> **Task description**: Below are records that should be duplicated exactly, with no image retained.

_ _ _ _ _

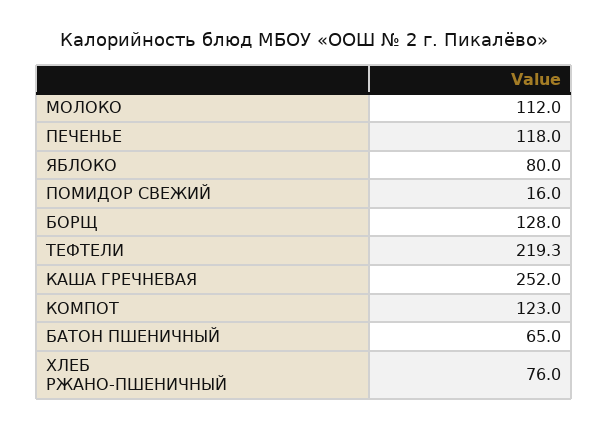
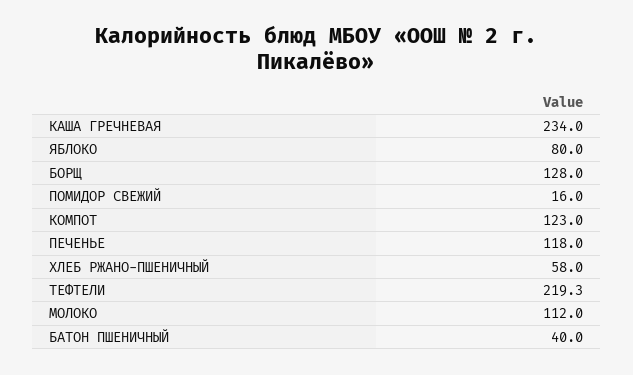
КАША ГРЕЧНЕВАЯ: 252 -> 234
БАТОН ПШЕНИЧНЫЙ: 65 -> 40
ХЛЕБ РЖАНО-ПШЕНИЧНЫЙ: 76 -> 58

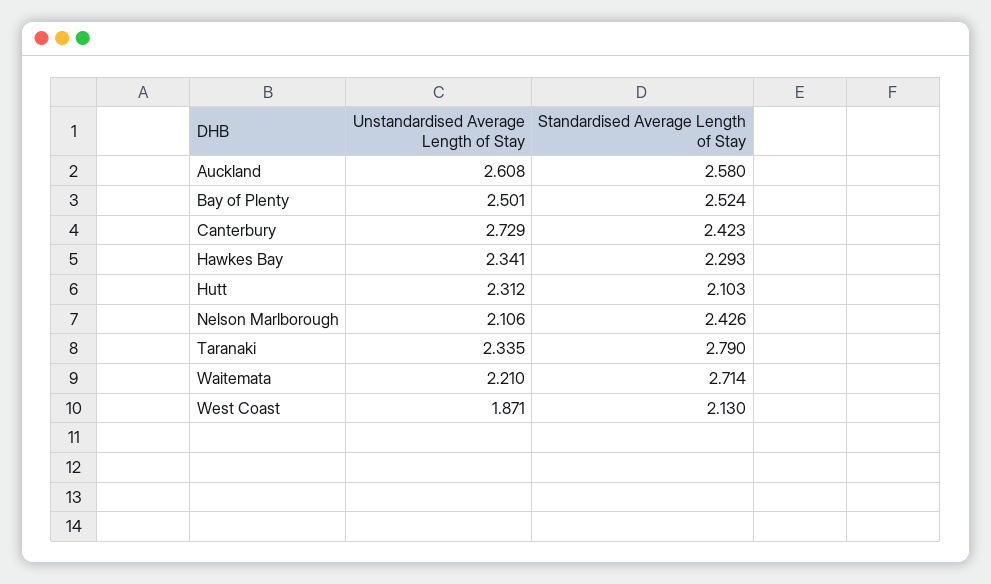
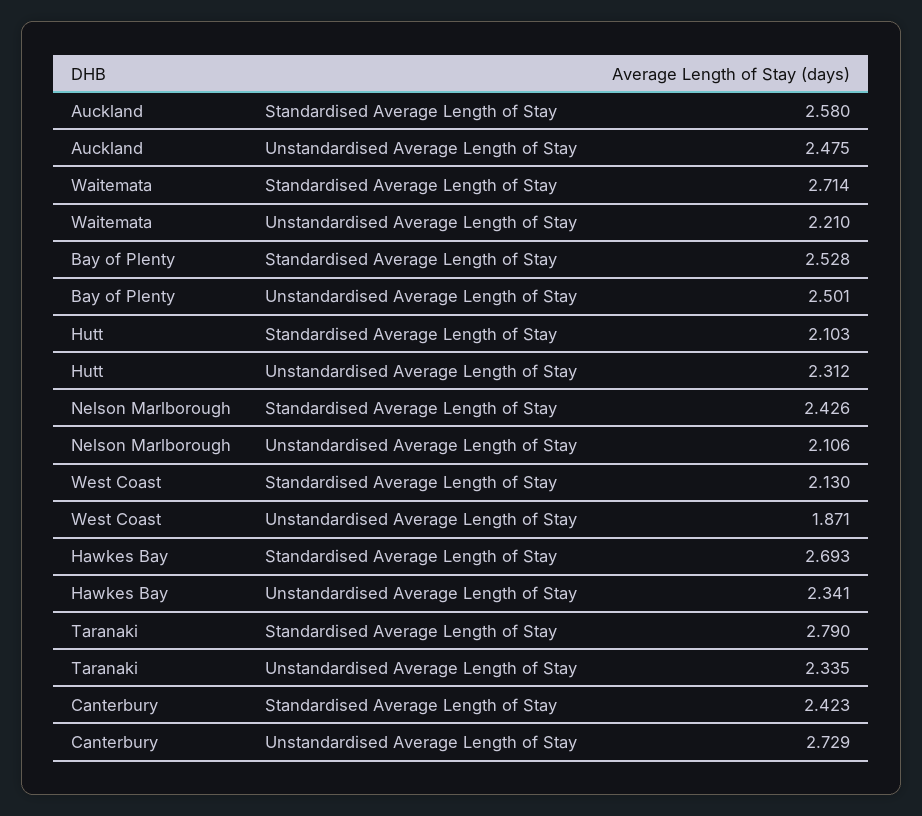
Unstandardised Average Length of Stay, Auckland: 2.608 -> 2.475
Standardised Average Length of Stay, Bay of Plenty: 2.524 -> 2.528
Standardised Average Length of Stay, Hawkes Bay: 2.293 -> 2.693

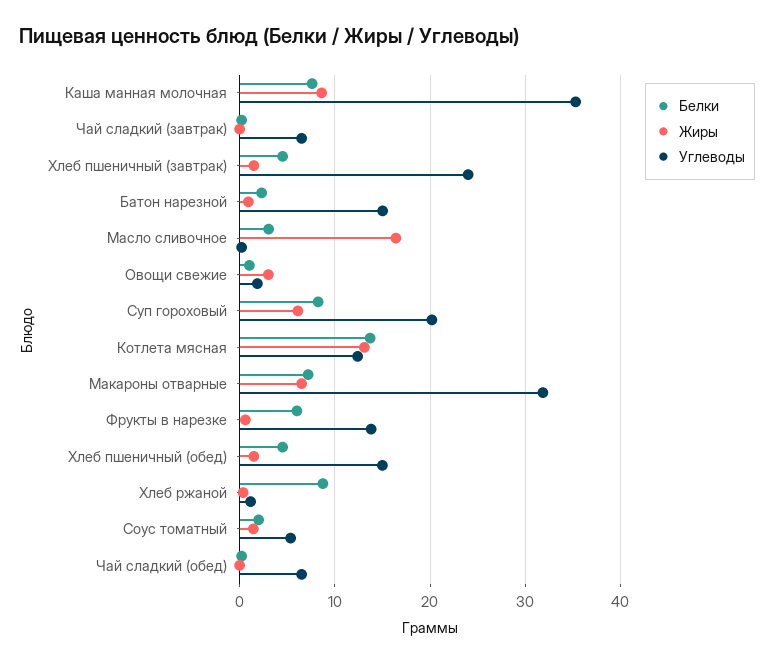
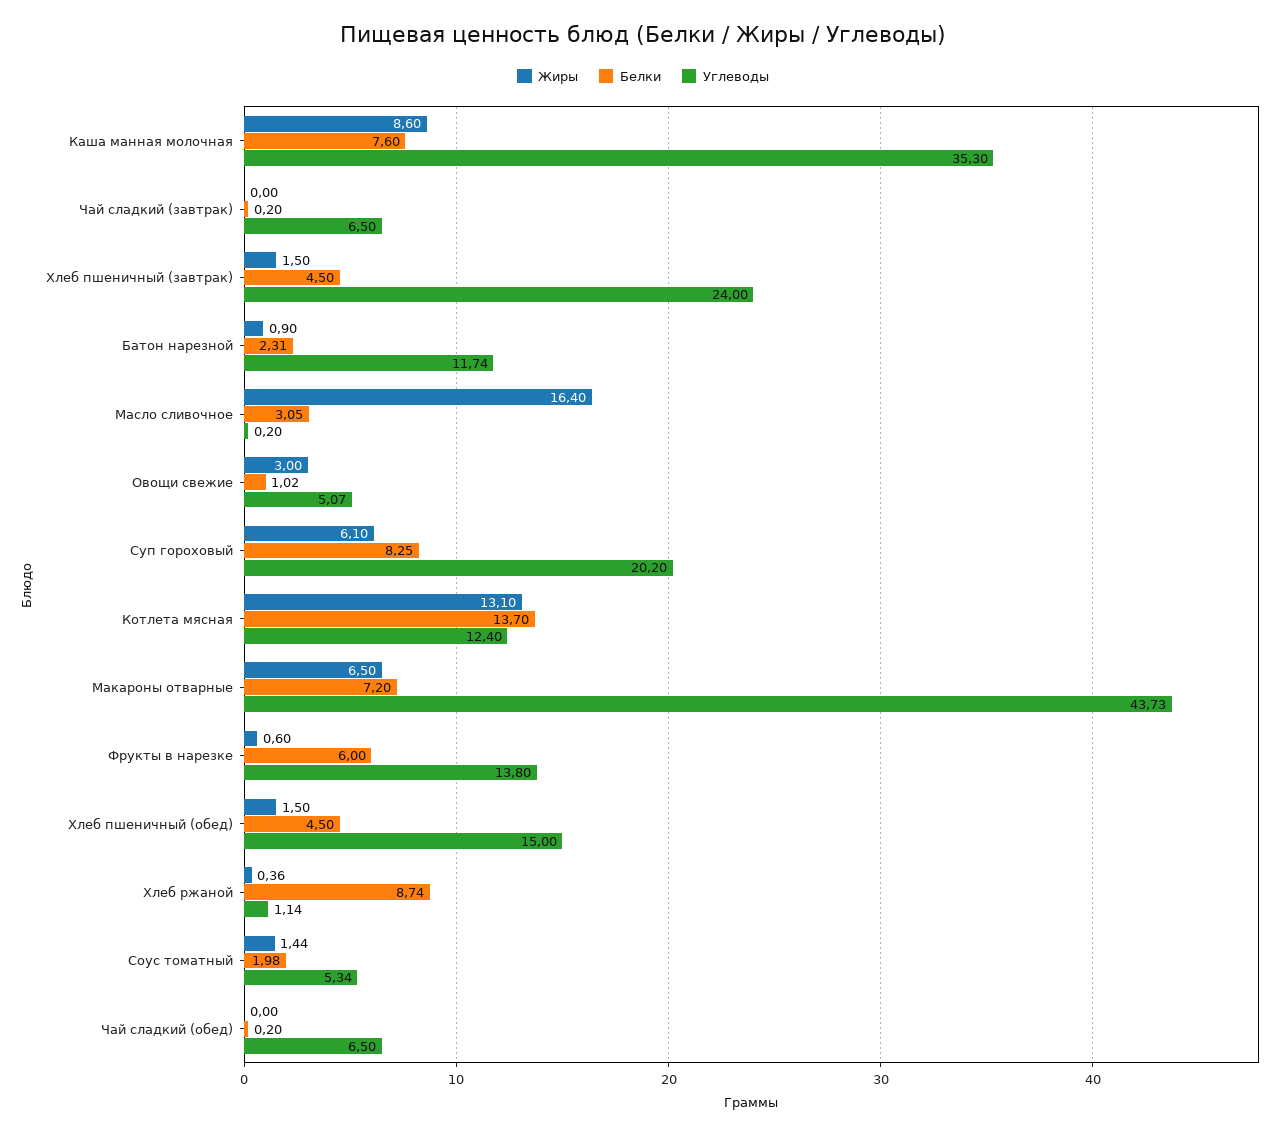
Углеводы, Батон нарезной: 15 -> 11.74
Углеводы, Овощи свежие: 2 -> 5.07
Углеводы, Макароны отварные: 32 -> 43.73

_ _ _ _ _

> **Response to the exercise**:
КАША ГРЕЧНЕВАЯ: 252 -> 234
БАТОН ПШЕНИЧНЫЙ: 65 -> 40
ХЛЕБ РЖАНО-ПШЕНИЧНЫЙ: 76 -> 58

Unstandardised Average Length of Stay, Auckland: 2.608 -> 2.475
Standardised Average Length of Stay, Bay of Plenty: 2.524 -> 2.528
Standardised Average Length of Stay, Hawkes Bay: 2.293 -> 2.693

Углеводы, Батон нарезной: 15 -> 11.74
Углеводы, Овощи свежие: 2 -> 5.07
Углеводы, Макароны отварные: 32 -> 43.73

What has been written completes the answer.